Warehousing we put in Jeffersonville last year which was part of our recognition of the transformation of the industry so now that’s a high velocity kitting and distribution location where we’re seeing the relationship that we have with UPS that we talked about previously, will be another destination. If you think about the center of excellence model, you’ve got high speed inkjet technology that splits the country, you’ve got Mexico and what we call product marketing and labeling and so you’ve got domestic and [inaudible] border, you’ve got the center of excellence in Jeffersonville.

We will be sizing some of our facilities that are in the digital printing space according to the market needs which are different geographically, and then our traditional printing which is more the form stuff, that is quite honestly overtime, probably going to transition to the more high speed inkjet technology as we go forward. We see the future and our plan is to create the destination which is why these investments have been made. Then overtime, integrate and close facilities and consolidate at the appropriate pace.

The key issue for us is that at times the pace of change that we would like to do, just purely on cost, is inconsistent with the needs of the customer at that moment and so we have to be very sensitive and make sure that we don’t disrupt longstanding relationships. So there would be the difficulty which I know, with your experience, you’ve seen this before. The difference I think for us is we created the destination and we’re building all of our strategy towards the destination that we see in the future which was very important for our strategy last year which is, I think, a key point for everybody to think about.

One other thing I would say is that the SMARTworks investment that I referenced stands in front of all of the things I just referenced as well, so that is a key component of the plan. We will, over time, form a complete picture of that transition but we won’t do that in advance of the actual announcements because we need to make sure our customers and our employees are taken care of as we go through that process.

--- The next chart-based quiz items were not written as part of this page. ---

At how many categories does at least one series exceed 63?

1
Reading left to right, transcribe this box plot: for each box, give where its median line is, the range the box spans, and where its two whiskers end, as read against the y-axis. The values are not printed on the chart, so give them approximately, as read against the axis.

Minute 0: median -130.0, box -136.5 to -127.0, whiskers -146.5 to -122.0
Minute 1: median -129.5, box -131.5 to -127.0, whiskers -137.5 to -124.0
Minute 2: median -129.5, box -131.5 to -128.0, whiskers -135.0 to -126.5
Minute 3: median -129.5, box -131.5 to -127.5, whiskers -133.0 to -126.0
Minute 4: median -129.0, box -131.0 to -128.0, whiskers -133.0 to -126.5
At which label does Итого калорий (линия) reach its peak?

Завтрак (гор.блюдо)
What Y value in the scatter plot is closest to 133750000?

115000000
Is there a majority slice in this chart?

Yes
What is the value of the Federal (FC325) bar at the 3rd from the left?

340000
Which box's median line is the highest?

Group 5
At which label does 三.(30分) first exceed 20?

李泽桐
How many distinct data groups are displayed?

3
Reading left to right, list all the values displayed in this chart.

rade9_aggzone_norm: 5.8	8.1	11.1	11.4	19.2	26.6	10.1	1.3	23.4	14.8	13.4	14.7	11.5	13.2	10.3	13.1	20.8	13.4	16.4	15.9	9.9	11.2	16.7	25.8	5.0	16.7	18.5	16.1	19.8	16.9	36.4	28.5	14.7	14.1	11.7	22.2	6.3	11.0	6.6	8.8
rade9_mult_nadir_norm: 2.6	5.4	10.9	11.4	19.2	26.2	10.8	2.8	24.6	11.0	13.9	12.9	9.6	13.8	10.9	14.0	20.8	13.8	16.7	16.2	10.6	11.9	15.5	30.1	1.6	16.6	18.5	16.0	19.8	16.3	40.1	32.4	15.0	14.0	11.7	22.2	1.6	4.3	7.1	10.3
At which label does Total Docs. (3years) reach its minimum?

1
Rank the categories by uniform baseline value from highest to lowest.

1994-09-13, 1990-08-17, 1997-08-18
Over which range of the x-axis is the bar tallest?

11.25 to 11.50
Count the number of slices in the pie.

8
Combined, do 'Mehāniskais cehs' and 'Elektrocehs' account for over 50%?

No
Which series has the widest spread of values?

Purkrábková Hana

Charles Strauzer – CJS Securities

When you’re going through this full evaluation have you found that this may be a potential for some assets dispositions as well that maybe could help you pay down some of the debt more rapidly?

Joseph P. Morgan, Jr.

That’s one of the filters. The issue with that whole thing is that the more seasoned assets are probably of less interest to the market than they were a decade or so ago. On the digital side that technology is so good that we don’t really have to worry so much about that issue. We have been able to move some of our assets into other parts of the world. I shouldn’t say the world, to consolidate some of those in Mexico which has really advanced the position. But I think there’s a possibility there but I would be honest with you, I don’t think that’s going to be a big factor in the process as we go forward but that is something that we’re looking for because when you look at the pension obligation, particularly this year, and then the capital we have available to spend, we’re very interested in accelerating the strategy so we’re always looking for ways to be able to move more and more of our assets towards the future as opposed to the past.

Operator

(Operator Instructions) There are no further questions at this time.

Carol Merry

Thank you for joining us today. If you have additional questions, please let us know. In the meantime this will conclude our call.

Operator

Ladies and gentlemen this concludes today’s conference call. Thank you all for joining, you may now disconnect.